The goal of this new study

Dr. McGinley’s team aimed to create an individualized risk prediction tool — a digital model that can estimate a person’s personal risk of disease recurrence if they stop their DMT.

Using machine learning, the tool was trained to recognize patterns from thousands of patient records and to predict who is most likely to stay stable — and who might experience renewed MS activity.


Study design

The team analyzed data from two large groups:

1️⃣ Internal cohort – 3,526 MS patients followed in a large U.S. academic health system (2015–2023).
2️⃣ External validation cohort – data from the DISCO-MS clinical trial, involving 19 U.S. academic centers.

Patients had been on a DMT for at least one year and were monitored for new MRI lesions or relapses after discontinuation.

A random survival forest (RSF) model — a type of AI algorithm — was used to identify which factors best predict disease recurrence.


Key predictors of risk

The model identified 12 key factors that most strongly influenced outcomes, including:

  • Time since last MS activity (relapse or new MRI lesion)

  • Time since last MRI activity

  • Time on current therapy

  • Age

  • Disease duration

  • DMT type (CD20 therapy, fumarates, teriflunomide, etc.)
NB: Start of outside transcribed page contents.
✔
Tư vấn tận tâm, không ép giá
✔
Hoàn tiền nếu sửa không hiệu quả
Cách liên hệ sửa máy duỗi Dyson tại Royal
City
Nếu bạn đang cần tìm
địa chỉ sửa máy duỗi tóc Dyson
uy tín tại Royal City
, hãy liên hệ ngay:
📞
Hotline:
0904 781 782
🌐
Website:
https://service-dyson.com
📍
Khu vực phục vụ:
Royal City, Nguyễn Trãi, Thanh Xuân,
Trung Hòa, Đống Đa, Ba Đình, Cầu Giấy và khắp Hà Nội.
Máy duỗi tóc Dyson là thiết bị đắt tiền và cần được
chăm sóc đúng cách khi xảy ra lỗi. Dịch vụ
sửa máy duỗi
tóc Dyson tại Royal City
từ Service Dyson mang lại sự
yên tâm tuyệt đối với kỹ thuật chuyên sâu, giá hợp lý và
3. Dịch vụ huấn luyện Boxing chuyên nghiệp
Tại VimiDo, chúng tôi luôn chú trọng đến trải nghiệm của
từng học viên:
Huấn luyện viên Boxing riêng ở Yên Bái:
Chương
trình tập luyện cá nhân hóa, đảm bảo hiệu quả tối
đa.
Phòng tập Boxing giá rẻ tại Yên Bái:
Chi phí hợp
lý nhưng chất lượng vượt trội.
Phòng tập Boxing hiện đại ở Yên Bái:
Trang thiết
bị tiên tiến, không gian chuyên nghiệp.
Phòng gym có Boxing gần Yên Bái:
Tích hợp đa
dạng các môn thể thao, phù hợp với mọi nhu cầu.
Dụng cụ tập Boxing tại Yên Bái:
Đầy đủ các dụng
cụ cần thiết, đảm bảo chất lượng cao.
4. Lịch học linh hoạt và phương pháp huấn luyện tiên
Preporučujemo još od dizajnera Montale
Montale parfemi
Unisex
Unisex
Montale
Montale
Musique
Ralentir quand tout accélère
The model performed consistently well in both datasets, with an AUC of 0.65 — meaning it could correctly distinguish in about two out of three cases whether someone would remain stable or have new MS activity after stopping treatment.


Results

In the internal dataset, about 17% of patients who discontinued therapy had a return of MRI or relapse activity within 2 years.
In the DISCO-MS validation dataset, this was around 9% — showing similar patterns and good agreement between real-world and trial data.


Conclusions

Dr. McGinley’s group successfully developed and validated the first individualized AI-based tool to support decisions around stopping MS therapy.

Key takeaways:

  • The tool accurately predicts a person’s risk of disease reactivation after stopping treatment.

  • It was validated in both real-world and clinical trial populations.

  • It will soon be integrated into electronic health record systems and tested in clinical practice to support shared, personalized decision-making.

“This is about empowering patients and clinicians,” Dr. McGinley explained. “Instead of a one-size-fits-all rule, we can make data-driven, individualized choices about when — or whether — to stop therapy.”


What this means for people with MS

This research represents a step toward personalized MS care — where advanced data and AI tools can guide major treatment decisions.

In the future, people with stable MS might discuss stopping therapy with their doctor using their own individualized risk score, balancing safety, quality of life, and long-term health.

The tool will now be integrated into electronic health record systems and evaluated in clinical trials to confirm its safety and real-world usefulness.

Short wrap-up

Taken together, these studies reflect a clear trend: earlier, stronger, and more personalized MS care.
Anti-CD20 therapies continue to shape the modern treatment landscape — proving effective and well tolerated, but requiring vigilant monitoring for infections, antibody levels, and rare side effects like LON.

Real-world data (like TEMPOS) confirm that neurologists are increasingly confident to start highly effective therapies from the outset, while AI tools and biomarker monitoring are paving the way for smarter, individualized decisions — not only on when to start, but also when to safely pause or stop therapy.

In short: the MS field is moving toward precision medicine, where treatment is guided not by one-size-fits-all rules, but by your personal data, your safety, and your long-term well-being.